WHAT YOU NEED TO DO: From the entries below, copy out all lines holding "images".

(Beginning of ENTRIES PROVIDED)

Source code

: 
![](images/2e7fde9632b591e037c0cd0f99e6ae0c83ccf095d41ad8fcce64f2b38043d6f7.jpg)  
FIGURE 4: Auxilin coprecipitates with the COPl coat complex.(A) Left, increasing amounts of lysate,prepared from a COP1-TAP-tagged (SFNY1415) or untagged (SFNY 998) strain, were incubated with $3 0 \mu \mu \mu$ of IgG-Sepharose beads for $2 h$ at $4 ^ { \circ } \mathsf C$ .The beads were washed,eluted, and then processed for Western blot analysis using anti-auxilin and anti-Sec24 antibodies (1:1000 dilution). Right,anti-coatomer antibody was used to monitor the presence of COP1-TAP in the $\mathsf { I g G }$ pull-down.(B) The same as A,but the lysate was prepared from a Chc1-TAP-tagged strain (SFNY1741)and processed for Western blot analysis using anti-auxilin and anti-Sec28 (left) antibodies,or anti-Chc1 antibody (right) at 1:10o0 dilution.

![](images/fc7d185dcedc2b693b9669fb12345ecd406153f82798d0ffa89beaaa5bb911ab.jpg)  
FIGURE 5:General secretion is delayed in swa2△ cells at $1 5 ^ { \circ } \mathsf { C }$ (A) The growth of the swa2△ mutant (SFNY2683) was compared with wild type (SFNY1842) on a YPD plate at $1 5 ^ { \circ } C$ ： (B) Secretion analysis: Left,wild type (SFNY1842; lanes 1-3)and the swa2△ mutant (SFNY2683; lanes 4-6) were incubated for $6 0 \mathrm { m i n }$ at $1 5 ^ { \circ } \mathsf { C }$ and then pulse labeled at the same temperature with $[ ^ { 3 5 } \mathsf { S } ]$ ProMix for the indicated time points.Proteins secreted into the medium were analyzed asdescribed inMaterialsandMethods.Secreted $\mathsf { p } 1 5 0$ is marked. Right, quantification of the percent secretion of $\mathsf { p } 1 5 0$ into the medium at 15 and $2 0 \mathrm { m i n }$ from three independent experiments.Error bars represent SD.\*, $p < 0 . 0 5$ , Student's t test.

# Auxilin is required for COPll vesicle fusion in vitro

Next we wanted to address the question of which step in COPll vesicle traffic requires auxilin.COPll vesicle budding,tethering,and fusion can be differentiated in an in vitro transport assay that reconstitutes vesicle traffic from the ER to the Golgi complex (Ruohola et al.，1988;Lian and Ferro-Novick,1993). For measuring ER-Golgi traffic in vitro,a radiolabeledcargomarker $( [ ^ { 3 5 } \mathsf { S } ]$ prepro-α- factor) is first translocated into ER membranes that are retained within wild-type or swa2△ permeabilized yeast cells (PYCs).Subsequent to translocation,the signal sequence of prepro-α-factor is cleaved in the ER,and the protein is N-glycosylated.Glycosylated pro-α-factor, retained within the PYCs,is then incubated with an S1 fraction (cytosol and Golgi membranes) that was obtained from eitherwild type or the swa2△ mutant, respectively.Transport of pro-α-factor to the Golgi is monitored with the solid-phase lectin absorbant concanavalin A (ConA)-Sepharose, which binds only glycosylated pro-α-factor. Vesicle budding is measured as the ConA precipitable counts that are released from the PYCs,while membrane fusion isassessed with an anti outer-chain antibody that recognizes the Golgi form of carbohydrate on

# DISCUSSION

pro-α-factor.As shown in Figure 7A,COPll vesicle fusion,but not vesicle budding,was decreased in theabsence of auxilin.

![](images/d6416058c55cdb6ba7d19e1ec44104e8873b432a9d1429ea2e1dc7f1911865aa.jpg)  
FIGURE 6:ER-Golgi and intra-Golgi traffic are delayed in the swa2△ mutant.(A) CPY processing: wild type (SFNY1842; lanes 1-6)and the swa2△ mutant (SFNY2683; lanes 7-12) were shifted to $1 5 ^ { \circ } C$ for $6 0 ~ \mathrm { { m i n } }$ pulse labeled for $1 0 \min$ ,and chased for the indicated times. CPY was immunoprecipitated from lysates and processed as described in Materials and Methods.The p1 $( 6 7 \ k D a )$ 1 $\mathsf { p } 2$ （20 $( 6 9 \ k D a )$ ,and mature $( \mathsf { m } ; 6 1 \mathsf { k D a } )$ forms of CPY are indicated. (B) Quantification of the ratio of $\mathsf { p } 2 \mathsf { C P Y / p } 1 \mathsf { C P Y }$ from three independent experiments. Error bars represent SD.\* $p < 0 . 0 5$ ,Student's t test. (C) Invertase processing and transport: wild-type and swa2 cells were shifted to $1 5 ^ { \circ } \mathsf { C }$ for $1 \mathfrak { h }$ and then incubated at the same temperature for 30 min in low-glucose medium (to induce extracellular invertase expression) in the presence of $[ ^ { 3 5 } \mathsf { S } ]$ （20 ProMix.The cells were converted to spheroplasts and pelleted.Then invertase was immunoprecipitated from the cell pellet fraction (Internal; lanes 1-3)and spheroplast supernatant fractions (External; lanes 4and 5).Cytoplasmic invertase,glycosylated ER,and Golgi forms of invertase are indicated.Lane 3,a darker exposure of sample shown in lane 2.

(End of ENTRIES PROVIDED)

ANSWER:
![](images/2e7fde9632b591e037c0cd0f99e6ae0c83ccf095d41ad8fcce64f2b38043d6f7.jpg)  
![](images/fc7d185dcedc2b693b9669fb12345ecd406153f82798d0ffa89beaaa5bb911ab.jpg)  
![](images/d6416058c55cdb6ba7d19e1ec44104e8873b432a9d1429ea2e1dc7f1911865aa.jpg)  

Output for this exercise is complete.